GOAL —
Write out the entries word for word, from the start through the line containing "collection date: 1982-05-14", including that line.
==*==
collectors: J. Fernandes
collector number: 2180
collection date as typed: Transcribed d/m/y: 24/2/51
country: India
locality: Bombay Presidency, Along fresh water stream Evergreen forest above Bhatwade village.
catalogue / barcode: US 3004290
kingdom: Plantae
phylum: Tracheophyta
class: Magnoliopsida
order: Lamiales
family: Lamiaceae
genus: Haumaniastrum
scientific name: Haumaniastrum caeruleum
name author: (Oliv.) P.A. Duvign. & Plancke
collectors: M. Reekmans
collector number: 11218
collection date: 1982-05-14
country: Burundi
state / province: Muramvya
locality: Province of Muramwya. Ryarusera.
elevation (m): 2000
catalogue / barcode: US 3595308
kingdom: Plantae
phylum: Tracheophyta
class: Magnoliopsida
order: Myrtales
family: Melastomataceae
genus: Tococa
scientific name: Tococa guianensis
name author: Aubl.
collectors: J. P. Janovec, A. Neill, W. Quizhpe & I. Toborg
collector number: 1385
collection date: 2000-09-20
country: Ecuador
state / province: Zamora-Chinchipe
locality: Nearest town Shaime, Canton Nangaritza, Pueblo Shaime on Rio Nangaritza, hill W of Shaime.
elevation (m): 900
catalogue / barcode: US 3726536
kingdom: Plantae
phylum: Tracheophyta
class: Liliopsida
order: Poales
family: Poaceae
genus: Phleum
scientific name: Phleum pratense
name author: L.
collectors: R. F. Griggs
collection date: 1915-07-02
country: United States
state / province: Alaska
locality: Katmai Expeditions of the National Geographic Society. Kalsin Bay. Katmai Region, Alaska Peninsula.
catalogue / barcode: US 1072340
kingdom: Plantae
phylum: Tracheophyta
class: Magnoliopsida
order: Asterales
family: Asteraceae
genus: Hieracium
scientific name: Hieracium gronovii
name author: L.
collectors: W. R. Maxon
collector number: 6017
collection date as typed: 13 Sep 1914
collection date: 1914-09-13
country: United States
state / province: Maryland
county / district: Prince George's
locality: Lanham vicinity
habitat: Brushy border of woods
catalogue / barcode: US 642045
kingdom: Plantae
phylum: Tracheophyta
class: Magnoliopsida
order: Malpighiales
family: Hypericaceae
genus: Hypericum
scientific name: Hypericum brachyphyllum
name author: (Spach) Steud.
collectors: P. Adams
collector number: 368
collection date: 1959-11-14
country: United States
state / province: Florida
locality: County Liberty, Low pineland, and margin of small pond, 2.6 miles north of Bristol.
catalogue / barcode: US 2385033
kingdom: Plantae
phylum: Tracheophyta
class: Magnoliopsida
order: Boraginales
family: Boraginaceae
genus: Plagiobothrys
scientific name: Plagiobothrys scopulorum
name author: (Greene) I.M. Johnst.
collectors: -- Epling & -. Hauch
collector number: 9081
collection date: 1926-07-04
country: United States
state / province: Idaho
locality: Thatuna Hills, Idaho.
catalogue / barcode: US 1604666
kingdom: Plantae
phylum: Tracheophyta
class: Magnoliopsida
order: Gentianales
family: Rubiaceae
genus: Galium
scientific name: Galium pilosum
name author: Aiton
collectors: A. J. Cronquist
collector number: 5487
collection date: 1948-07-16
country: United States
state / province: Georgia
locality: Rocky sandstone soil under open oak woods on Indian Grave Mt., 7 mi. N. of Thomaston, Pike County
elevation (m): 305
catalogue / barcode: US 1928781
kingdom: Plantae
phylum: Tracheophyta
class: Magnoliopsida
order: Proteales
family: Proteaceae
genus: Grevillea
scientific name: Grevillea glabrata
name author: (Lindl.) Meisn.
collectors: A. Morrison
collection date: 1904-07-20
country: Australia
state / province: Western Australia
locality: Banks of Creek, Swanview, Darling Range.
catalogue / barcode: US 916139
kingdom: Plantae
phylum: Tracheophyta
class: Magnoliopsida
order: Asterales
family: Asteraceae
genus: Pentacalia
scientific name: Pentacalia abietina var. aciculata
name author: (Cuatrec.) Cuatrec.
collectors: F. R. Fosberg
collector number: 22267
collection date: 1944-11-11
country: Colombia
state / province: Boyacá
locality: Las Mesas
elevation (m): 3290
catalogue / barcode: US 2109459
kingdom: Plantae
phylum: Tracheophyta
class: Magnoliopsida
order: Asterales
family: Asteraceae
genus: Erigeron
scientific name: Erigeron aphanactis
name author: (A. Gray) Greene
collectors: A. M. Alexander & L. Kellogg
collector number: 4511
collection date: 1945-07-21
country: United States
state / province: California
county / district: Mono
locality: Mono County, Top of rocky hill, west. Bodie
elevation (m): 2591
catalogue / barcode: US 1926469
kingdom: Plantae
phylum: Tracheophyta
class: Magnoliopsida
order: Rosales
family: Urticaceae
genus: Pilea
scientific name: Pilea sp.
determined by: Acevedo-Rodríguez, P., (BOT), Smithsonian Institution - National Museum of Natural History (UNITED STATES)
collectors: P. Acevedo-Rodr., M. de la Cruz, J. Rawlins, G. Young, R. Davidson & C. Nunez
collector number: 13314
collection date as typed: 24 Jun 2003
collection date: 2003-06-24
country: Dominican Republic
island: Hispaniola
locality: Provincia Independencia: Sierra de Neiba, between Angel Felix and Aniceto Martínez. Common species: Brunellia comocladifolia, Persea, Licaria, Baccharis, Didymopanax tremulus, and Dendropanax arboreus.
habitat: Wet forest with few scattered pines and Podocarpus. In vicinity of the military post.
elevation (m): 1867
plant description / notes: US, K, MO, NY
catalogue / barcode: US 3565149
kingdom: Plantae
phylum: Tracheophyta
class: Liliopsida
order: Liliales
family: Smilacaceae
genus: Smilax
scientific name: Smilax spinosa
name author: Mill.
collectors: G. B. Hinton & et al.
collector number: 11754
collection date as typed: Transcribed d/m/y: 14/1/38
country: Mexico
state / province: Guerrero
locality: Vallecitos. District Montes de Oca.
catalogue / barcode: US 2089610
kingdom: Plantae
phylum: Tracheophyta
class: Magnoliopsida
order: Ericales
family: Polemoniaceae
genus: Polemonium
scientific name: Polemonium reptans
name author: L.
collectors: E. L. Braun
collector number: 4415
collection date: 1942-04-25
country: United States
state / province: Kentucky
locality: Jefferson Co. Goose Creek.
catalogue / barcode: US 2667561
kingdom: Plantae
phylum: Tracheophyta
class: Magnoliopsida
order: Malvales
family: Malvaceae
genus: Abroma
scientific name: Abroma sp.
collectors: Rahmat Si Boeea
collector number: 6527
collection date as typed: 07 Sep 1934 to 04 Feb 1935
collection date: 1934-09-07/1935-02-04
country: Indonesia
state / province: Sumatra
==*==
REPLY —
collectors: J. Fernandes
collector number: 2180
collection date as typed: Transcribed d/m/y: 24/2/51
country: India
locality: Bombay Presidency, Along fresh water stream Evergreen forest above Bhatwade village.
catalogue / barcode: US 3004290
kingdom: Plantae
phylum: Tracheophyta
class: Magnoliopsida
order: Lamiales
family: Lamiaceae
genus: Haumaniastrum
scientific name: Haumaniastrum caeruleum
name author: (Oliv.) P.A. Duvign. & Plancke
collectors: M. Reekmans
collector number: 11218
collection date: 1982-05-14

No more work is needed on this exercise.